Minggu, 05 Juli 2009

Michael Jackson



Telah lewat sepekan sejak kematiannya yang diselimuti misteri. Hampir seluruh media di dunia mengulas kisah hidupnya. Rasanya tak perlu kutulis ulang di sini. Aku hanya akan menyampaikan betapa aku, sebagaimana masyarakat dunia, merasa tersentak dan kehilangan atas kematiannya.

Aku mengenal nama dan menyukai lagu-lagunya sejak aku masih duduk di Madrasah Tsanawiyah. Seusia itu aku sudah hapal suaranya jika sebuah radio memutar lagunya. Aku bahkan berani menggeser gelombang radio yang tengah memtar sandiwara Saur Sepuh ke gelombang lain yang memutar lagunya. Di mataku sosoknya terlihat ajaib, mengagumkan. Saat MTs itu, aku sampai hapal, meski tidak penuh, sebuah lagunya Don’t Stop ‘till You Get Enough. Dengan meniru gayanya yang atraktif aku acap menyanyikan lagi tersebut di depan teman-teman.

Awal-awal masa SMA, dari seorang teman Jakarta, aku berhasil memiliki kaset Black or White. Sampai saat ini aku tak pernah bosan dengan semua lagu yang terdapat di kaset itu. Entah kenapa aku begitu mengidolakannya. Tak peduli bahwa dia berkali-kali operasi plastik dan mengganti warna kulit, yang menunjukkan begitu rasisnya dia. Kau tahu, kekaguman dan fanatisme memang tidak ada urusannya dengan rasionalitas. Begitulah, aku terus mengagumi dan memutar kasetnya jika ada kesempatan sekalipun ustad dan teman-teman komunitas pengajian yang kumasuki memandangku naïf.
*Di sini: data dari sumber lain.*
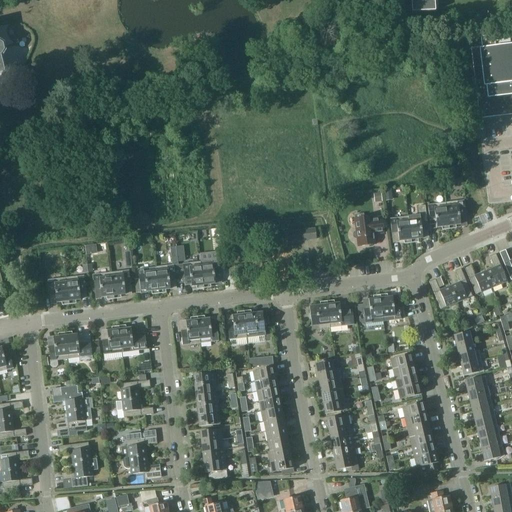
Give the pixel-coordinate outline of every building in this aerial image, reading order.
[(411,0),(412,13),(436,11),(434,0),(411,0)] [(511,35),(482,39),(483,48),(472,49),(480,119),(511,115),(511,35)] [(381,193),(374,194),(375,203),(377,202),(377,205),(381,204),(380,202),(382,202),(381,193)] [(449,225),(460,224),(460,219),(466,218),(463,200),(446,202),(449,225)] [(449,225),(446,202),(428,205),(430,221),(436,220),(437,227),(449,225)] [(411,239),(422,238),(422,231),(428,230),(424,206),(418,206),(419,215),(408,217),(411,239)] [(372,218),(372,217),(355,219),(357,231),(355,231),(353,233),(353,235),(354,237),(355,238),(358,239),(358,246),(375,244),(373,230),(377,229),(377,233),(384,232),(382,217),(372,218)] [(411,239),(408,217),(390,219),(392,233),(398,233),(399,236),(399,241),(411,239)] [(315,229),(287,233),(288,242),(301,241),(307,240),(316,239),(315,229)] [(511,278),(511,259),(510,260),(505,249),(500,252),(511,279),(511,278)] [(491,287),(507,281),(496,253),(490,256),(494,267),(484,271),(491,287)] [(219,260),(201,263),(204,285),(216,284),(215,277),(220,276),(219,260)] [(183,265),(178,265),(181,284),(186,283),(186,285),(191,284),(192,287),(204,285),(201,263),(183,265)] [(475,275),(470,264),(464,266),(476,294),(491,287),(484,271),(475,275)] [(174,266),(156,268),(159,291),(171,289),(170,286),(176,286),(176,284),(181,284),(178,265),(174,266)] [(140,279),(135,280),(136,293),(141,293),(141,291),(147,290),(147,292),(159,291),(156,268),(139,270),(140,279)] [(457,302),(473,296),(461,268),(455,271),(459,281),(450,285),(457,302)] [(114,296),(126,295),(125,288),(131,287),(129,271),(111,273),(114,296)] [(114,296),(111,273),(93,275),(95,292),(102,291),(102,297),(114,296)] [(69,302),(81,300),(81,297),(86,296),(84,277),(66,279),(69,302)] [(69,302),(66,279),(49,281),(51,297),(57,296),(57,303),(69,302)] [(440,290),(436,279),(430,281),(441,309),(457,302),(450,285),(440,290)] [(393,299),(393,297),(381,298),(384,321),(402,319),(399,299),(393,299)] [(384,321),(381,298),(369,299),(369,302),(363,303),(364,305),(358,306),(359,315),(365,314),(366,323),(384,321)] [(346,306),(346,302),(327,305),(331,327),(348,325),(347,316),(353,315),(352,305),(346,306)] [(313,330),(331,327),(327,305),(316,306),(317,313),(311,314),(313,330)] [(257,320),(256,313),(244,315),(247,338),(265,335),(263,319),(257,320)] [(230,340),(247,338),(244,315),(233,316),(233,323),(228,323),(230,340)] [(475,319),(477,325),(480,324),(484,322),(482,317),(475,319)] [(211,326),(210,319),(198,320),(201,343),(219,341),(217,325),(211,326)] [(183,345),(201,343),(198,320),(186,321),(187,329),(182,329),(183,345)] [(131,328),(119,330),(122,353),(140,351),(148,350),(146,333),(132,335),(131,328)] [(108,334),(102,335),(104,355),(105,355),(122,353),(119,330),(108,331),(108,334)] [(457,345),(472,342),(469,331),(454,335),(457,345)] [(78,339),(78,335),(66,336),(69,359),(80,358),(81,361),(93,360),(90,336),(84,337),(84,338),(78,339)] [(54,340),(48,341),(50,362),(51,366),(53,368),(57,368),(58,366),(58,361),(68,359),(66,336),(53,338),(54,340)] [(460,355),(474,351),(472,342),(457,345),(460,355)] [(4,351),(3,348),(0,348),(0,372),(14,369),(10,350),(4,351)] [(462,365),(482,361),(479,350),(474,351),(460,355),(462,365)] [(397,357),(391,358),(393,368),(414,363),(412,353),(397,357)] [(251,367),(273,365),(272,357),(250,360),(251,367)] [(318,373),(339,369),(337,359),(316,363),(318,373)] [(464,375),(479,371),(484,370),(482,361),(462,365),(464,375)] [(414,363),(393,368),(396,378),(417,373),(414,363)] [(255,382),(276,378),(273,367),(258,370),(253,371),(255,382)] [(320,384),(341,380),(339,369),(318,373),(320,384)] [(216,383),(215,373),(210,374),(210,373),(194,375),(195,386),(216,383)] [(417,373),(396,378),(398,389),(419,383),(417,373)] [(148,381),(147,375),(140,376),(141,382),(121,384),(123,401),(140,399),(139,389),(151,387),(150,381),(148,381)] [(468,390),(488,385),(486,375),(465,380),(468,390)] [(257,391),(278,387),(276,378),(255,382),(257,391)] [(322,393),(343,389),(341,380),(320,384),(322,393)] [(197,396),(217,394),(216,383),(195,386),(197,396)] [(419,383),(398,389),(401,399),(422,394),(419,383)] [(470,400),(490,395),(488,385),(468,390),(470,400)] [(61,396),(52,397),(53,403),(65,402),(66,412),(90,409),(89,398),(83,399),(82,393),(78,394),(77,386),(60,388),(61,396)] [(259,402),(280,398),(278,387),(257,391),(259,402)] [(324,404),(345,399),(343,389),(322,393),(324,404)] [(198,406),(219,404),(217,394),(197,396),(198,406)] [(473,410),(493,405),(490,395),(470,400),(473,410)] [(261,412),(282,407),(280,398),(259,402),(261,412)] [(142,410),(140,399),(123,401),(117,402),(118,411),(124,410),(125,418),(155,414),(154,408),(142,410)] [(326,414),(341,411),(347,410),(345,399),(324,404),(326,414)] [(405,417),(426,412),(424,401),(403,407),(405,417)] [(0,422),(13,420),(12,410),(24,408),(23,402),(0,404),(0,422)] [(199,416),(220,414),(219,404),(198,406),(199,416)] [(475,419),(495,414),(493,405),(473,410),(475,419)] [(263,422),(284,417),(282,407),(261,412),(263,422)] [(369,421),(375,420),(372,408),(367,409),(369,421)] [(67,423),(56,424),(56,430),(86,427),(85,421),(91,420),(90,409),(66,412),(67,423)] [(408,427),(429,422),(426,412),(405,417),(408,427)] [(200,427),(216,425),(221,424),(220,414),(199,416),(200,427)] [(478,430),(498,425),(495,414),(475,419),(478,430)] [(329,430),(350,425),(348,415),(327,419),(329,430)] [(286,427),(284,417),(263,422),(264,423),(266,432),(286,427)] [(15,431),(13,420),(0,422),(0,439),(27,436),(26,429),(15,431)] [(410,437),(431,432),(429,422),(408,427),(410,437)] [(331,440),(352,436),(350,425),(329,430),(331,440)] [(480,439),(500,435),(498,425),(478,430),(480,439)] [(268,441),(288,437),(286,427),(266,432),(268,441)] [(202,442),(223,440),(222,429),(201,432),(202,442)] [(413,447),(434,442),(431,432),(410,437),(413,447)] [(121,447),(123,458),(146,455),(145,445),(157,444),(156,437),(141,439),(141,433),(126,435),(127,447),(121,447)] [(482,450),(503,445),(500,435),(480,439),(482,450)] [(354,441),(352,436),(331,440),(333,450),(359,444),(361,444),(361,440),(354,441)] [(270,452),(290,448),(288,437),(268,441),(270,452)] [(204,452),(224,449),(223,440),(202,442),(204,452)] [(415,457),(436,452),(434,442),(413,447),(415,457)] [(88,443),(59,447),(59,453),(71,451),(73,462),(90,460),(90,459),(88,443)] [(335,460),(356,456),(355,449),(360,448),(359,444),(333,450),(335,460)] [(373,453),(376,452),(382,451),(380,444),(374,445),(371,446),(373,453)] [(485,460),(500,456),(505,455),(503,445),(482,450),(485,460)] [(271,462),(292,457),(290,448),(270,452),(269,452),(271,462)] [(224,450),(224,449),(204,452),(205,462),(227,460),(225,450),(224,450)] [(2,472),(20,470),(18,459),(30,458),(29,451),(0,455),(2,472)] [(438,468),(437,462),(439,462),(436,452),(415,457),(418,467),(429,464),(431,470),(438,468)] [(148,466),(146,455),(123,458),(123,466),(124,467),(126,469),(128,469),(130,469),(131,475),(145,473),(146,480),(152,480),(151,473),(160,471),(160,465),(148,466)] [(359,469),(356,456),(335,460),(337,470),(348,468),(349,471),(351,471),(359,469)] [(295,474),(294,468),(292,457),(271,462),(273,472),(282,470),(283,476),(295,474)] [(74,472),(62,474),(63,480),(72,479),(73,488),(88,486),(87,477),(93,476),(92,470),(98,469),(96,458),(90,459),(90,460),(73,462),(74,472)] [(228,479),(227,471),(228,471),(227,460),(205,462),(206,473),(209,473),(209,480),(228,479)] [(21,480),(20,470),(2,472),(4,489),(34,485),(33,478),(21,480)] [(489,488),(491,498),(511,494),(509,484),(489,488)] [(379,491),(382,504),(390,503),(387,489),(379,491)] [(241,499),(255,497),(254,491),(240,492),(241,499)] [(437,511),(453,509),(450,495),(444,497),(443,491),(432,493),(433,499),(428,500),(430,511),(437,511)] [(491,498),(493,508),(511,504),(511,497),(511,494),(491,498)] [(119,507),(130,504),(128,495),(117,498),(119,507)] [(345,500),(341,501),(343,511),(351,511),(360,510),(366,508),(365,503),(359,504),(358,497),(349,499),(348,495),(344,496),(345,500)] [(286,511),(291,511),(303,509),(300,496),(284,500),(286,511)] [(259,506),(273,503),(271,497),(257,500),(259,506)] [(212,504),(211,498),(204,500),(206,511),(233,511),(233,508),(226,509),(224,502),(221,502),(212,504)] [(151,511),(167,511),(166,503),(160,504),(158,499),(148,501),(150,507),(151,511)] [(404,499),(392,502),(393,509),(406,506),(404,499)] [(390,511),(389,503),(379,506),(380,509),(383,509),(384,511),(390,511)]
Hentakan musik, aksi panggung, syair lagu (meski hanya ngeh artinya sepotomh-sepotong) dan penampilannya memompa semangatku belajar dan bergaul dengan teman-teman, seperti ketika aku membaca dan menikmati puisi-puisi penyair Indonesia. Pada masa SMA itu pula aku mulai menggemari puisi.

Sampai kini, setiap aku memutar lagu-lagunya, aku bagai diterbangkan pada masa masa remaja yang penuh impian menggelikan itu sambil terheran-heran sendiri mengapa bisa demikian.